I'm reading and parsing CSV files into a SQL Server 2008 database. This process uses a generic CSV parser for all files.
The CSV parser is placing the parsed fields into a generic field import table (F001 VARCHAR(MAX) NULL, F002 VARCHAR(MAX) NULL, Fnnn ...) which another process then moves into real tables using SQL code that knows which parsed field (Fnnn) goes to which field in the destination table. So once in the table, only the fields that are being copied are referenced. Some of the files can get quite large (a million rows).
The question is: does the number of fields in a table significantly affect performance or memory usage? Even if most of the fields are not referenced. The only operations performed on the field import tables are an INSERT and then a SELECT to move the data into another table, there aren't any JOINs or WHEREs on the field data.
Currently, I have three field import tables, one with 20 fields, one with 50 fields and one with 100 fields (this being the max number of fields I've encountered so far). There is currently logic to use the smallest file possible.

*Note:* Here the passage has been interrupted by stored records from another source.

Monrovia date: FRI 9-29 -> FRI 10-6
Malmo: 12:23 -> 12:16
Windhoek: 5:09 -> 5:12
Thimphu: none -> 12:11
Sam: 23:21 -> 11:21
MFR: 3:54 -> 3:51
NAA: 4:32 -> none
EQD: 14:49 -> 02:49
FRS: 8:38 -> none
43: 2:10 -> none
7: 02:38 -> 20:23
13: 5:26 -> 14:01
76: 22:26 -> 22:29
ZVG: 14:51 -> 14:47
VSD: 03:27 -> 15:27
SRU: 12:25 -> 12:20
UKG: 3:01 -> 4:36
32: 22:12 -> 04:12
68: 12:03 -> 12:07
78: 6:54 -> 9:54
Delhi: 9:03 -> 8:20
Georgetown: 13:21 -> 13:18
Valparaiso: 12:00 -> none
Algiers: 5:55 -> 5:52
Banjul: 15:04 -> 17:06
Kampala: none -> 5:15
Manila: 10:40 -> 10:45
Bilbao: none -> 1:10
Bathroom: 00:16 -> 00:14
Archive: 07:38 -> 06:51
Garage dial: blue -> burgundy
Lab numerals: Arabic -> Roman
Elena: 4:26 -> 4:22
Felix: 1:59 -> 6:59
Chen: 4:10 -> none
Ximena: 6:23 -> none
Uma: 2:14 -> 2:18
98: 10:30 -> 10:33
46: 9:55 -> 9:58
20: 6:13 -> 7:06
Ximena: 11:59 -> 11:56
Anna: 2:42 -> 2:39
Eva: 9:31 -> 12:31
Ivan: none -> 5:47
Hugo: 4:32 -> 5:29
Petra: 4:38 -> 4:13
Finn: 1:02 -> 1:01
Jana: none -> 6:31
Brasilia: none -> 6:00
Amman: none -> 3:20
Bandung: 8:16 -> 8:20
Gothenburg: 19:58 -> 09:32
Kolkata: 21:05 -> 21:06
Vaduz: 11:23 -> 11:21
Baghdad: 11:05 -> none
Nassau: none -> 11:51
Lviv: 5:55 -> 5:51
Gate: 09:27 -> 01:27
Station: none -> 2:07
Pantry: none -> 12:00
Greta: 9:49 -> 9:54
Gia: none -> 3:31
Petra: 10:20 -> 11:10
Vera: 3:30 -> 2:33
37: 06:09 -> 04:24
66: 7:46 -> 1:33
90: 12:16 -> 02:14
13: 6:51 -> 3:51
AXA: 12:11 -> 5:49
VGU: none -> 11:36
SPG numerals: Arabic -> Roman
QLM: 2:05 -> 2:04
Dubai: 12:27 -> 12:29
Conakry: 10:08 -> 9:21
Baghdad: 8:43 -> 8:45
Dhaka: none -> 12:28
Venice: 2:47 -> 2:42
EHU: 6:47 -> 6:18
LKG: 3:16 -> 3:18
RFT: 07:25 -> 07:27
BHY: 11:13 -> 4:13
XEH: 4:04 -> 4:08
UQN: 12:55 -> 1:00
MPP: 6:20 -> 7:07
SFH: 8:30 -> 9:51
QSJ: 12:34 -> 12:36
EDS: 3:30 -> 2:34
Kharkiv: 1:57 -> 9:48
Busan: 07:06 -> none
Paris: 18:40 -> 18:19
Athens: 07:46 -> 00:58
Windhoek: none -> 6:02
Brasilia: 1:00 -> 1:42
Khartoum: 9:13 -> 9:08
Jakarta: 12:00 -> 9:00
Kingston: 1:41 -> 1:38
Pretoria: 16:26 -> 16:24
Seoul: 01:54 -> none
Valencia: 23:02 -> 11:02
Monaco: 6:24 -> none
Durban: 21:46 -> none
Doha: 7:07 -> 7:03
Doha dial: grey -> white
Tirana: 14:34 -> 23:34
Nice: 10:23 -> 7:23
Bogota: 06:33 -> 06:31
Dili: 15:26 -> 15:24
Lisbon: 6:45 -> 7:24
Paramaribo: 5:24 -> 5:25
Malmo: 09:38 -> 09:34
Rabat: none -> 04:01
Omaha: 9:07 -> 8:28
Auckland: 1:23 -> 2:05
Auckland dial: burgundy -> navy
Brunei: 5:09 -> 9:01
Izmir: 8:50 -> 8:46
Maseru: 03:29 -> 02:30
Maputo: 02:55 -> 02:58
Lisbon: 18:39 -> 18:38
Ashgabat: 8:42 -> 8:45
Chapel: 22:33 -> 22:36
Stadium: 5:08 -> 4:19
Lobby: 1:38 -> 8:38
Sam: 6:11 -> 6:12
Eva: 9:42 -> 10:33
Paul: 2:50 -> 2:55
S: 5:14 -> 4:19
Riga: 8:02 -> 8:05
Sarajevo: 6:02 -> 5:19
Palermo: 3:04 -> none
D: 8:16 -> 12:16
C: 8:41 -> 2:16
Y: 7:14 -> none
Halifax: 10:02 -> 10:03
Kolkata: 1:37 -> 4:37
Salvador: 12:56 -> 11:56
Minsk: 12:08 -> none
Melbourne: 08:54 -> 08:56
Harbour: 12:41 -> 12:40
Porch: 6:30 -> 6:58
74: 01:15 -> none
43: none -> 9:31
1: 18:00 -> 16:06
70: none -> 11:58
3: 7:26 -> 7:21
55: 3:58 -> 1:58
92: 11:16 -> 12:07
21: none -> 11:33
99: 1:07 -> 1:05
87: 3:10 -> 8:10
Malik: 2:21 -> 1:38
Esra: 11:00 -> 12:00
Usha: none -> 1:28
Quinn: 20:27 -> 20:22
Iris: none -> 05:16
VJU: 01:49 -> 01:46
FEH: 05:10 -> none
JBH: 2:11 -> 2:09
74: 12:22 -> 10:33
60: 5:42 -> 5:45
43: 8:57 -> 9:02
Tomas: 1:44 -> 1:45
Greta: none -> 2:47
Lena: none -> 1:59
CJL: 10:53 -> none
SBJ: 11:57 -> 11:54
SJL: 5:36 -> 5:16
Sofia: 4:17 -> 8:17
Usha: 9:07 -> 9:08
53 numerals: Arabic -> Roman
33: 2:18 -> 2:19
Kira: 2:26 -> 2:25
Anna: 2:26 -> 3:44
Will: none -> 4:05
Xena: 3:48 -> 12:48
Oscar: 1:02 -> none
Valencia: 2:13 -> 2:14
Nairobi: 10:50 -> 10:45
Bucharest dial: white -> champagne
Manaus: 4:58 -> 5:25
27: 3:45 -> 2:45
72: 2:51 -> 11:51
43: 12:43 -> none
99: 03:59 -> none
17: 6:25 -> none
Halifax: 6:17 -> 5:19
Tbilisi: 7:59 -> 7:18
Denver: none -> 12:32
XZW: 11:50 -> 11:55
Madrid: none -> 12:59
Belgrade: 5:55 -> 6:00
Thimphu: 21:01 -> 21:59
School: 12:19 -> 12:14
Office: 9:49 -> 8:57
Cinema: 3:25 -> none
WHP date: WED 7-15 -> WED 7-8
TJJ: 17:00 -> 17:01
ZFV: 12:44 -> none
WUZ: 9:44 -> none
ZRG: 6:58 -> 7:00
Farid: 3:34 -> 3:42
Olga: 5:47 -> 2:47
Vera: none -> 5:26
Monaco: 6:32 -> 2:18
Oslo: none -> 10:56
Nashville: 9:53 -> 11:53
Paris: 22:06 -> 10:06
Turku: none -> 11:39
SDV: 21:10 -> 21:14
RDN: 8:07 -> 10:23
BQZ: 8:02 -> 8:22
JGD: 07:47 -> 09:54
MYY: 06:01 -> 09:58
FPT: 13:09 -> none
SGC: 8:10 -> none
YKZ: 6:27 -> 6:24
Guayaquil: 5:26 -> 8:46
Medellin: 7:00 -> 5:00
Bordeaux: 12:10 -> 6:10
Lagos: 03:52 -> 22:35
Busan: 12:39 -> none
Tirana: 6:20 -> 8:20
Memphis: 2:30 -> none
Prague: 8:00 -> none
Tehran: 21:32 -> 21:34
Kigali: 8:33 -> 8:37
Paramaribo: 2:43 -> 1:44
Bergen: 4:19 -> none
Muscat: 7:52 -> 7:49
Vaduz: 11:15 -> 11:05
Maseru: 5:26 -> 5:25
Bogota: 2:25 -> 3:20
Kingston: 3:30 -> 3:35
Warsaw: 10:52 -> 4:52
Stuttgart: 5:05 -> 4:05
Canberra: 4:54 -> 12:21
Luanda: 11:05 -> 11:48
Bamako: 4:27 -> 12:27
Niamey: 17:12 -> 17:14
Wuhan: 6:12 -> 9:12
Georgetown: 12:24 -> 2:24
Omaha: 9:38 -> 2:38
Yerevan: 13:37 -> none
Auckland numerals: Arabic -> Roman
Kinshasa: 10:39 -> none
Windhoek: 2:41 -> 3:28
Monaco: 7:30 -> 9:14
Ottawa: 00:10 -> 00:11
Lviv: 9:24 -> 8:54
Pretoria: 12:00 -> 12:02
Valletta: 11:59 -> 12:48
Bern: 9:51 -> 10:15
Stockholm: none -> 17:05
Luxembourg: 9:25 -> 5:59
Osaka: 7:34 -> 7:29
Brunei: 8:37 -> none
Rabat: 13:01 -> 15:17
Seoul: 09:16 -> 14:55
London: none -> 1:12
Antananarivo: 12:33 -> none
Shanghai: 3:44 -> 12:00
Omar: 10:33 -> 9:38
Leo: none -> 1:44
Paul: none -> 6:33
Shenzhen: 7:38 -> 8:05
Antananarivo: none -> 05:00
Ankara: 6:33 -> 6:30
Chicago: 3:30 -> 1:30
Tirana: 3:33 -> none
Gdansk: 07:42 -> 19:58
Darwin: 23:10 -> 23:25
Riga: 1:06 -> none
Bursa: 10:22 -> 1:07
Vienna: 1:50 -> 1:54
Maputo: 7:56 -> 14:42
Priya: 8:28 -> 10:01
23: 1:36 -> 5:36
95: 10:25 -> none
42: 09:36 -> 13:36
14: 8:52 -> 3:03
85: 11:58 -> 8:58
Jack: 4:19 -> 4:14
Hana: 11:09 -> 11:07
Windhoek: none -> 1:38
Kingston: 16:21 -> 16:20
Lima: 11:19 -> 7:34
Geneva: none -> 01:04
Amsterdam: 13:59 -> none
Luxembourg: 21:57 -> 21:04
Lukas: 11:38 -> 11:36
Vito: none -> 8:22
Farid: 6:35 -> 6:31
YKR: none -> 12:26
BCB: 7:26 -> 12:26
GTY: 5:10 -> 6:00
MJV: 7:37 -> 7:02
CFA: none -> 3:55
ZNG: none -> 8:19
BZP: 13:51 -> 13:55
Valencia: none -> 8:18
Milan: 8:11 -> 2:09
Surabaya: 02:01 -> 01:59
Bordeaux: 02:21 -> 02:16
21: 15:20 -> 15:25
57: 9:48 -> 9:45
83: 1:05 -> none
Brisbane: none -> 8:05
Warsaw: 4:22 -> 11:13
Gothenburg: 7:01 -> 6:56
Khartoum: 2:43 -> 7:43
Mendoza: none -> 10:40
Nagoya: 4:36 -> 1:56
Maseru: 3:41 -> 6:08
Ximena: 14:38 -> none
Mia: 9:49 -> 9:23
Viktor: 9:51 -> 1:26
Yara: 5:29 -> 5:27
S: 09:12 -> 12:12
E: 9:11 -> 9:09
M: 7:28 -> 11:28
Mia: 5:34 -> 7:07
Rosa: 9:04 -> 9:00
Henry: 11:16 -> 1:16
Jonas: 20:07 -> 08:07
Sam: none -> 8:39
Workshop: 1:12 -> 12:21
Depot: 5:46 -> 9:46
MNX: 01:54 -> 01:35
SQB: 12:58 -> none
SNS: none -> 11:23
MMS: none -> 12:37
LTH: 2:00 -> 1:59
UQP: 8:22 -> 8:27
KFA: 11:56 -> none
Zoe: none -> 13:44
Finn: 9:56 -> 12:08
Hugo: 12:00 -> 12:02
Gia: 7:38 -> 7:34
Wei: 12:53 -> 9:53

I'd like to make this process more generic, and have a single table of 1000 fields (I'm aware of the 1024 columns limit). And yes, some of the planned files to be processed (from 3rd parties) will be in the 900-1000 field range.
For most files, there will be less than 50 fields.
At this point, dealing with the existing three field import tables (plus planned tables for more fields (200,500,1000?)) is becoming a logistical nightmare in the code, and dealing with a single table would resolve a lot of issues, provided I don;t give up much performance.